**GOAL OF THE EXERCISE**
Every line of the entries that holds the word "lines" is to be copied.
··· DATASET EXCERPTS ···
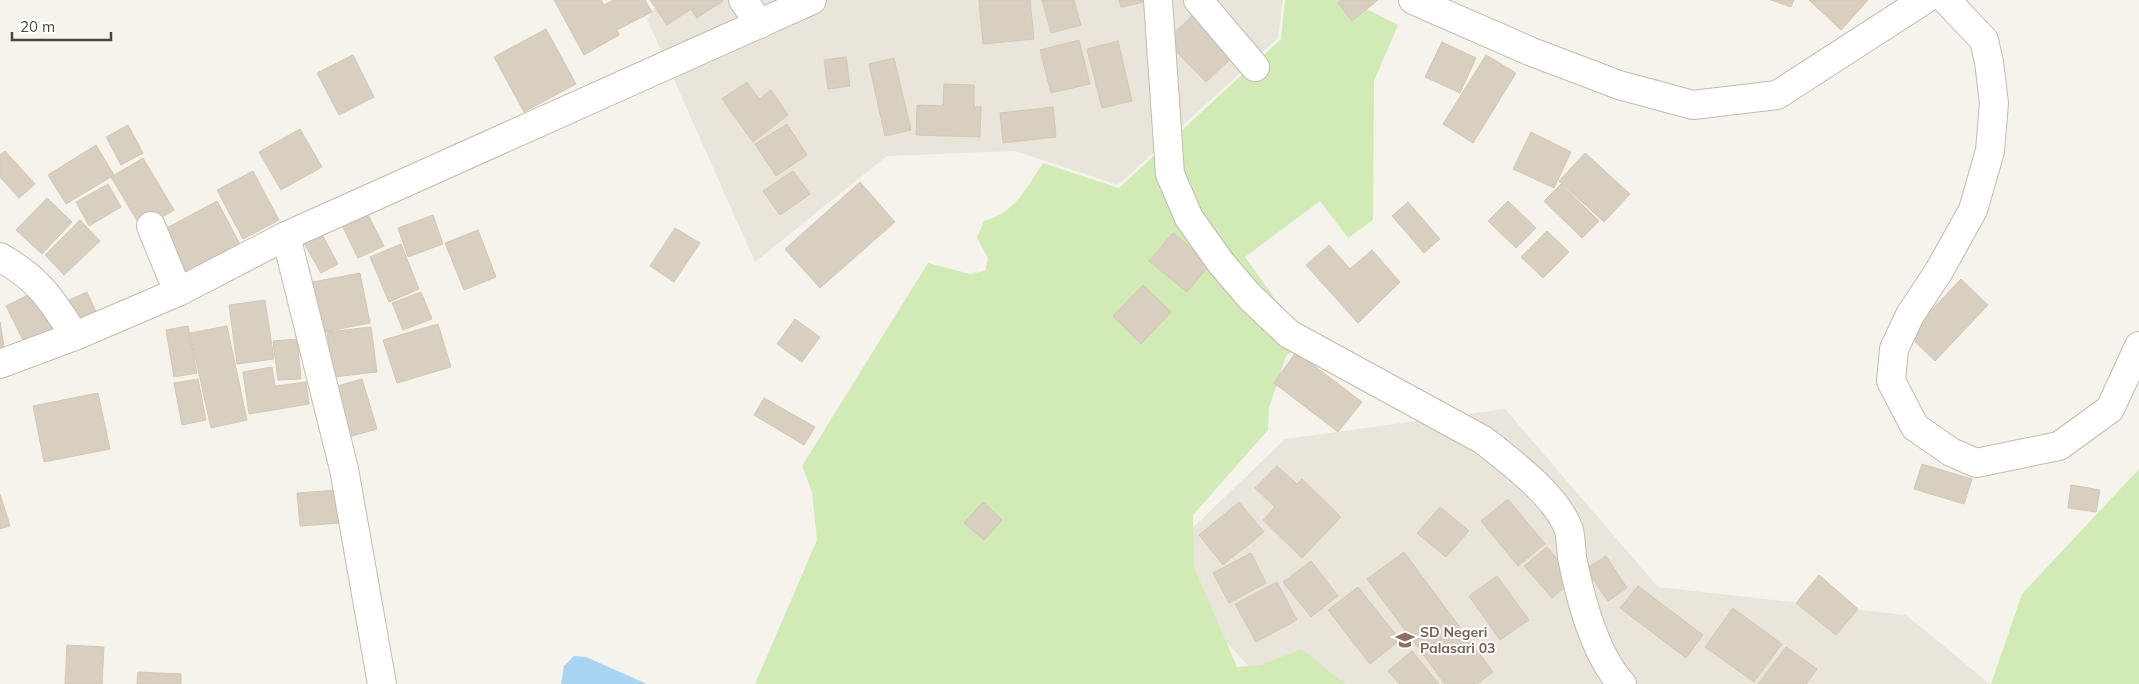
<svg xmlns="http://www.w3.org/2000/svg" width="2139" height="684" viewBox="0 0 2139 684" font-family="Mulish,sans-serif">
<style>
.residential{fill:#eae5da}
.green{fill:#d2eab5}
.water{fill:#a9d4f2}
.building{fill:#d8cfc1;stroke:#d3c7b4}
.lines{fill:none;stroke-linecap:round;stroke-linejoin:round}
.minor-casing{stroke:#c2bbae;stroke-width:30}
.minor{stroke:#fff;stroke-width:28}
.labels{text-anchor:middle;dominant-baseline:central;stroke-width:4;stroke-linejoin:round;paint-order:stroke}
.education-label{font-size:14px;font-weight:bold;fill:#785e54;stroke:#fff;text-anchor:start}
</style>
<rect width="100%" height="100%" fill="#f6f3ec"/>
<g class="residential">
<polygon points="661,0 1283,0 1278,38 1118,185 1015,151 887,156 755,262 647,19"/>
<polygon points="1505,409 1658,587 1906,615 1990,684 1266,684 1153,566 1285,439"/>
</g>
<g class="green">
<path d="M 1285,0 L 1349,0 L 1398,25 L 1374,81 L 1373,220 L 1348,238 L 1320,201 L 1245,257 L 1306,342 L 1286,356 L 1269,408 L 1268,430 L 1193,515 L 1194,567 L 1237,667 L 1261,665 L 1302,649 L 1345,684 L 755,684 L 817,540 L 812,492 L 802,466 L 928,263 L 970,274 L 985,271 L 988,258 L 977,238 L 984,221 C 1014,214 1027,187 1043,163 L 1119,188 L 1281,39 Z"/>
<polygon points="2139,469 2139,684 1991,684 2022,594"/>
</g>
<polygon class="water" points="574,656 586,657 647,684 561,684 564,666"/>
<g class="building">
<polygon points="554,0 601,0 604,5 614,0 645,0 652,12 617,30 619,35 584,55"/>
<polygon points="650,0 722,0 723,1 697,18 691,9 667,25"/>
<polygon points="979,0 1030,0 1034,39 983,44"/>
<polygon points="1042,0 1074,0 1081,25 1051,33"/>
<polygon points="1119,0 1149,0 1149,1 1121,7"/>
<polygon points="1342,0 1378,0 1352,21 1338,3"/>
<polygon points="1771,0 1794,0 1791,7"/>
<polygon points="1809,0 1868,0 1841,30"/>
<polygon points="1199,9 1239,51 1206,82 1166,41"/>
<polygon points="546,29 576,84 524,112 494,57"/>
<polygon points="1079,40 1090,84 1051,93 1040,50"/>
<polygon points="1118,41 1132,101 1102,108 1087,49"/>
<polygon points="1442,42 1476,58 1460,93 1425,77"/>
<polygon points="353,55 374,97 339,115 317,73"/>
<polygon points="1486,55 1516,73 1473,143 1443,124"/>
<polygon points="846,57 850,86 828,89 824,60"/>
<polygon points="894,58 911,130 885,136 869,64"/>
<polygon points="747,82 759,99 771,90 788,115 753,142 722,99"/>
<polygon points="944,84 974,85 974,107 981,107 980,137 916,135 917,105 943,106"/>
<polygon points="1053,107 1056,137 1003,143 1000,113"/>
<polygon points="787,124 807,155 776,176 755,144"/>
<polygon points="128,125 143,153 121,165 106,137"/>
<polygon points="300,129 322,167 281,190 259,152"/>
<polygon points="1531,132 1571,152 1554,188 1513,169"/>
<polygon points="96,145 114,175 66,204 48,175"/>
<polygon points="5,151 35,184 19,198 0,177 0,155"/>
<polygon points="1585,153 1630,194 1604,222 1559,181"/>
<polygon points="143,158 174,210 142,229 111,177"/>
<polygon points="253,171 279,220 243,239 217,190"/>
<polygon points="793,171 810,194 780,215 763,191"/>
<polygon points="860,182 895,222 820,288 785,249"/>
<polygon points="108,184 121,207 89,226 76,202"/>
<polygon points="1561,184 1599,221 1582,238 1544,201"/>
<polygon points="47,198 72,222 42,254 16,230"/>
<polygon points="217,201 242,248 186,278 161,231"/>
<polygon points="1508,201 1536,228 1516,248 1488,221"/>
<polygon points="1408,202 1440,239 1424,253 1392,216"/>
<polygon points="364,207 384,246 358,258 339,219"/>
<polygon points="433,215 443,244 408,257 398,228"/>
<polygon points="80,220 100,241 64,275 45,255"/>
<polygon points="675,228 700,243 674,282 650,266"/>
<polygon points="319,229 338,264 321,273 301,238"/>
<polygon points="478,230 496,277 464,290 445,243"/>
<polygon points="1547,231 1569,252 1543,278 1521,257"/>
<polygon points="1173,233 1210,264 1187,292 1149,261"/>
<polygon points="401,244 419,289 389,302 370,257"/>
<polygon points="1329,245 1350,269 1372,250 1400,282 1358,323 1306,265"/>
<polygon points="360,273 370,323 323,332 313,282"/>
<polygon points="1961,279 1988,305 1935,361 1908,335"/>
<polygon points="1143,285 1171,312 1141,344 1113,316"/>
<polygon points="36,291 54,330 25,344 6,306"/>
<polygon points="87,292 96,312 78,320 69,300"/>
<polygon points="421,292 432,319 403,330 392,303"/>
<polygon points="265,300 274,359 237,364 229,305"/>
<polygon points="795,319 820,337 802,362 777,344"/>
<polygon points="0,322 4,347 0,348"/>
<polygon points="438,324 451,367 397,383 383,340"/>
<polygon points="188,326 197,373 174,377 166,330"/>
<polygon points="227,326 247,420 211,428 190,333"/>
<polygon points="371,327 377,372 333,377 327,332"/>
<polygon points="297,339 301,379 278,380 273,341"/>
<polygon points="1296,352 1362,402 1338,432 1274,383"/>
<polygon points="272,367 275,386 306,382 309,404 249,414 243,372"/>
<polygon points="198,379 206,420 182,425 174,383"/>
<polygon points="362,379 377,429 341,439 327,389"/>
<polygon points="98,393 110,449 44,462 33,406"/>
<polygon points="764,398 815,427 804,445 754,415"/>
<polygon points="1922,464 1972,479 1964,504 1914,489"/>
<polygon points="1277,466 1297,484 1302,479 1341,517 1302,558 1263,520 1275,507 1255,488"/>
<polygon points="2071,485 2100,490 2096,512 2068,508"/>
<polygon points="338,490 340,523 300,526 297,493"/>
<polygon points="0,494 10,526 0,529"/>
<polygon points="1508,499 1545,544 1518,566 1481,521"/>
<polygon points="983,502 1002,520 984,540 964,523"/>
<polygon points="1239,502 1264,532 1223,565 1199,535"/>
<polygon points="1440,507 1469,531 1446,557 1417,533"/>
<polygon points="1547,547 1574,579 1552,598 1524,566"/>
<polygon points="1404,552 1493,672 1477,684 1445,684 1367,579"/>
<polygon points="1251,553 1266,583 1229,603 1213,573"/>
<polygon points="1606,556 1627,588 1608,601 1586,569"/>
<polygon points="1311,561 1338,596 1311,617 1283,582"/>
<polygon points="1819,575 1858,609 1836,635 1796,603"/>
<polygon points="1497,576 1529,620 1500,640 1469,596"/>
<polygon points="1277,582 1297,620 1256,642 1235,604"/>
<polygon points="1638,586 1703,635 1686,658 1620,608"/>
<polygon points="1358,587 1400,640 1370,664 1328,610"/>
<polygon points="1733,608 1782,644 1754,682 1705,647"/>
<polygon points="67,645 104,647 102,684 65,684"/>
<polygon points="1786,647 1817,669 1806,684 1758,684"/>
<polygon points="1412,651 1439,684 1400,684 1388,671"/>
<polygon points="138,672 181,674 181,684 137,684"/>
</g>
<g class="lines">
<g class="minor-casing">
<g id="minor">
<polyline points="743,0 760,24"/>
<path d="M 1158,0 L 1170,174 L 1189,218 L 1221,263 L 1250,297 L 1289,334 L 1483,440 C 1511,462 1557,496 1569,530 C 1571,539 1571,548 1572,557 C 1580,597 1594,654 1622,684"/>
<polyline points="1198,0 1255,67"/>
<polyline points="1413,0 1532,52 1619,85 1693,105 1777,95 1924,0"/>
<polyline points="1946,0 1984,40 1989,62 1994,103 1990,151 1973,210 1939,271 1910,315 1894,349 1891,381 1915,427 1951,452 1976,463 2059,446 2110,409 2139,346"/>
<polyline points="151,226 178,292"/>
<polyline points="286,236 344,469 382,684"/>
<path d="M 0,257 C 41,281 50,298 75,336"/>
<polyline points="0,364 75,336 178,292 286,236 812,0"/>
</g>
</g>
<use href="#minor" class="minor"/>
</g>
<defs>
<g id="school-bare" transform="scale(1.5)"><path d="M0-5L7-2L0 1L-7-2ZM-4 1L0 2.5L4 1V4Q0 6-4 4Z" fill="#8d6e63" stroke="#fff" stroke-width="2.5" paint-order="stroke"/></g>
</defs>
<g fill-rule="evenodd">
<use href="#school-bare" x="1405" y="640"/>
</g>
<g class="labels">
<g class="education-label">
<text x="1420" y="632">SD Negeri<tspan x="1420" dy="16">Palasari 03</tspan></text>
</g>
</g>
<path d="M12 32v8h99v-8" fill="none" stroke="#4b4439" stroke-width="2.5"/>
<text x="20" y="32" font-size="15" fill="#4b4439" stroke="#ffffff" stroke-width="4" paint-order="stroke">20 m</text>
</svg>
···
**OUTPUT**
.lines{fill:none;stroke-linecap:round;stroke-linejoin:round}
<g class="lines">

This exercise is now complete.